Tarafların "tetiğe" var güçleriyle basma noktasında iken; "yeniden" barış sürecine girilebilir mi sorusuna yanıtı ise şöyle…
Ki "umutlu musunuz" masaya yeniden oturacağına dair…
Kısa dönem için; "maalesef" diyor…
Çünkü kan, gözyaşı, toz ve duman var.
Ama hiçbir hava durumu ilanihaye devam etmez!
Defalarca şunu söyledik:
‘Elli bin insan öldü, elli bin insan daha ölse bu devirdiğimiz masayı tekrar ayağı kaldırıp etrafına oturacağız.’
Onun için bu yanlış yolun neresinden dönülse kârdır.
Ümitliyim.
Çünkü bizim halkımızın, seksen milyonun sağduyusu, ferâseti, vicdanı bu masayı tekrar kuracak?
***
DEMİRTAŞ'IN AVRUPA SEYAHATİ…
Selahattin Demirtaş..
Ani bir kararla; Brüksel'e gitti…
Eski DEP milletvekilleri olan Kongra-Gel Eşbaşkanı Remzi Kartal ve KCK Yürütme Konseyi Üyesi Zübeyir Aydar'la buluşmak üzere..
Buluştu..
Peki bu seyahat ne anlama geliyor..
Bir çok kesime göre..
Avrupa üzerinden; Kandil'e 'silahları susturma' noktasında baskı kurmak…
Doğrusu…
Demirtaş, bu minvaldeki işareti iki gün önce DW'deki mülakatında vermişti…
Ne demişti o mülakatta…
"PKK silahlı eylemlerini sona erdirsin, askeri operasyonlara da son verilsin"

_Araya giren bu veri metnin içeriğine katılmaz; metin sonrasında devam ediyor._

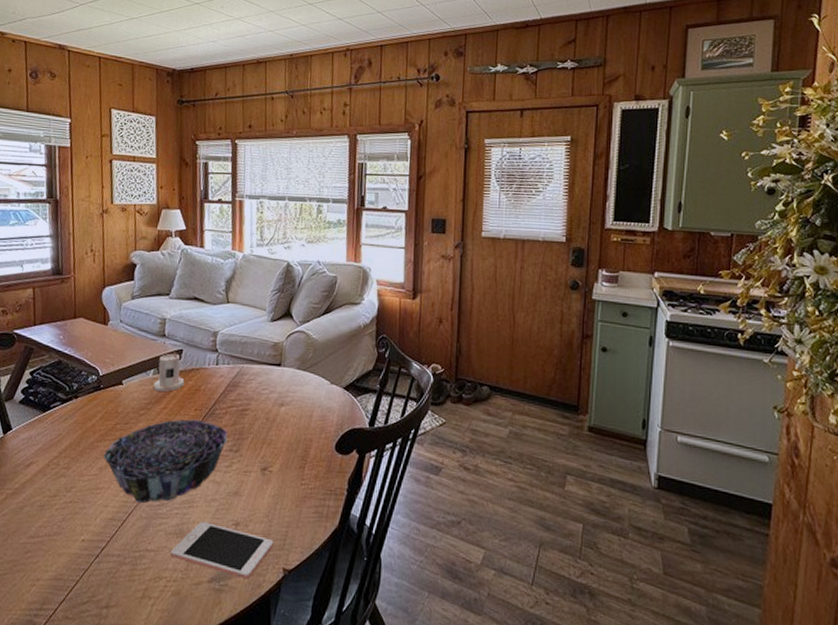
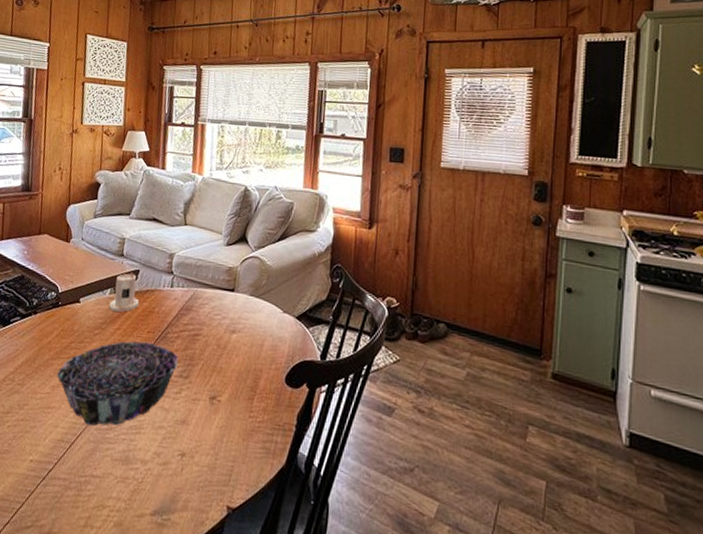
cell phone: present [170,522,274,580] -> none [114,450,219,515]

Ve sonrasında mesajını KCK'nın aldığını belirtmişti…
Ki "Remzi Kartal masaya dönmeye, ateşkese hazır olduklarını ifade etti" demişti.
***
Hiç kuşkusuz ki…
Asıl muhatap Zübeyir Aydar.
PKK'ya silah bıraktırma hedefli Oslo görüşmelerine de katılan Aydar'dı..
Çünkü Aydar sadece KCK'nın Avrupa temsilcisi değil; aynı zamanda örgütte ağırlığı olan ve sözü etkili bir isim!
Demirtaş bu görüşe trafiğinde;
"Silahların susması noktasında O desteği alarak, Kandil üzerinde baskı oluşturmaya" çalışacak..
Yani önemli bir yönüyle; 'barışçı' bir çaba!
Ümit o ki; "sonuç" alınsın, silahlar sussun, "barış masası" yeniden kurulsun; "çözüme doğru" yol seyrine yeniden girilsin..
Beklenti bu..
Aslında "söz" seçilmişlerde olsa..
Silahlar değil de, siyasi mekanizma konuşursa "irade temsiliyetinin" üstesinden gelemeyecek hiç bir konu yoktur..
Yeter ki; "seçilmişler" vesayet altında olmasın/kalmasın/bırakılmasın..
Ve tabi ki; "kendi iradelerini de" ortaya koyabilsin; tavır koysun.